◆ PASSAGE:
I once bought a blue VW beetle from a friend, a law school graduate heading overseas. The car ran perfectly until he handed me the key, at which point the engine welded together. Friends said the car died of grief over John leaving for Tibet. So it was with that Aglaonema. They’re among the easiest houseplants to maintain, as long as you don’t let their feet stay wet. But once Helen was gone, this plant was done for. Over the next three years I tried my hardest to keep that thing alive, but to no avail. Each new green leaf would bring a surge of hope, which withered as the new leaf yellowed from the base. Eventually, I hardened my heart, told myself the memories were what mattered, and tossed the plant on the compost heap.
In the meantime, the scale had jumped to my other houseplants.
Scale are tenacious insects. Like their more vulnerable aphid cousins, they live by inserting a tube into a plant’s leaves or stems and drinking sap. They look, to the untrained eye, like drops of wax. Small and mobile when young, they find likely spots on a plant, insert their feeding tubes, and secrete a waxy shell that protects them from most enemies. It also cements them in place. This is no hindrance to reproduction: scale reproduce parthenogenetically, without males. Every so often, baby scales will crawl out from under their mother’s armor, and begin life on their own.
Plants generally have sap to spare, and a few scale should pose no particular threat to a healthy Aglaonema. It’s the volume that makes a difference. Each adult scale can produce hundreds of offspring. Under such an onslaught, even a healthy plant will suffer and die.
A simile looms, but I’ll resist it. Scale spreads far more easily than AIDS, and to far less effect. No need to trivialize people’s suffering with cheap literary devices. Besides, contagion is what life does. Living things find places to live, and do their best to live there. There’s no real insight in that statement: it’s essentially a tautology.
The problems arise when one side wins permanently.
By the time I tossed Helen’s plant, the scale had killed a first staghorn fern, several pelargoniums and a philodendron. I battled them with rubbing alcohol, which strips the wax and dehydrates the insects, and with brute force, crushing them with my fingernails. I’d win long campaigns, only to be surprised when reinforcements appeared from beneath the leaves of my ferns. Eventually, I sent the ferns out into the yard.
And they’ve survived. And they’re not the only things that have survived. Among the bright green fiddleheads are bright tan scale, looking tanned and rested after a long dormant season. We have another year of combat to look forward to.
This is not necessarily a bad thing.

◆ DATA PROVIDED:
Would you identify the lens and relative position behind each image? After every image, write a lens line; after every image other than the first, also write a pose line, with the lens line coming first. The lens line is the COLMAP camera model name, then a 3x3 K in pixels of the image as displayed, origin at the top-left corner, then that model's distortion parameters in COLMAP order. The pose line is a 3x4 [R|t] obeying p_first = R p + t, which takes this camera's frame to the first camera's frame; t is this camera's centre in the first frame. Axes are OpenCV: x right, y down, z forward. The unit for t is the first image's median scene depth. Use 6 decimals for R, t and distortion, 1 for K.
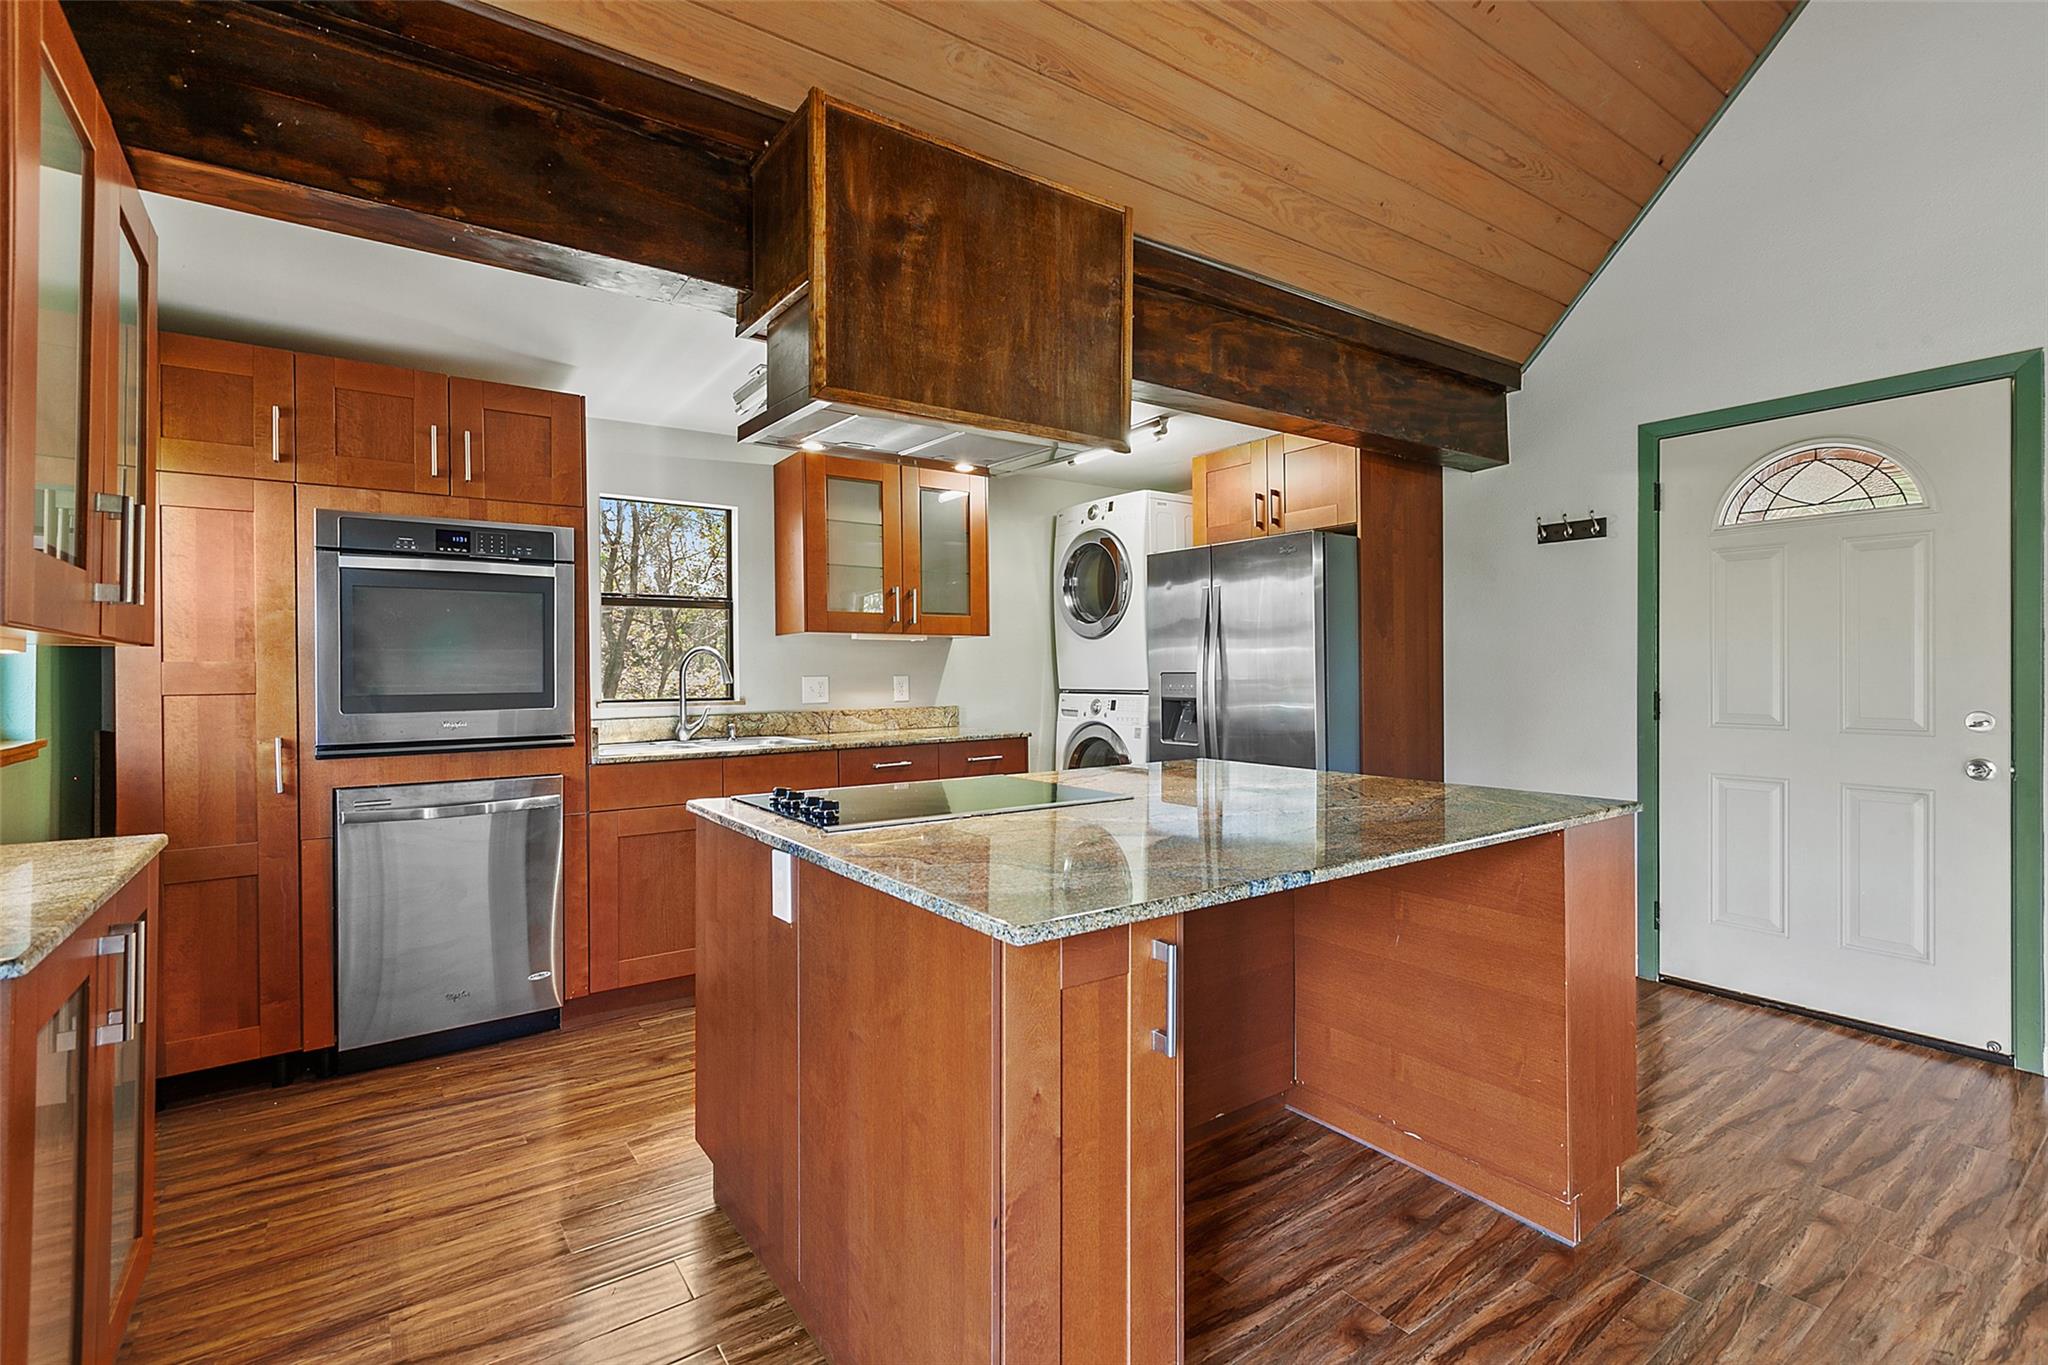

◆ ASSIGNMENT A: Return, word for word, the part of the passage about scale insects that opens with the words containing "And they’ve survived." and closes with "a bad thing.".
◆ ASSIGNMENT B:
Answer these questions from the passage about scale insects, one per line:
(i) What color was the VW beetle bought from a friend?
(ii) How do scale reproduce?
(iii) Where were the ferns eventually sent?

◆ EXERCISE RESPONSE A:
And they’ve survived. And they’re not the only things that have survived. Among the bright green fiddleheads are bright tan scale, looking tanned and rested after a long dormant season. We have another year of combat to look forward to.
This is not necessarily a bad thing.

◆ EXERCISE RESPONSE B:
(i) Blue
(ii) Parthenogenetically, without males
(iii) Out into the yard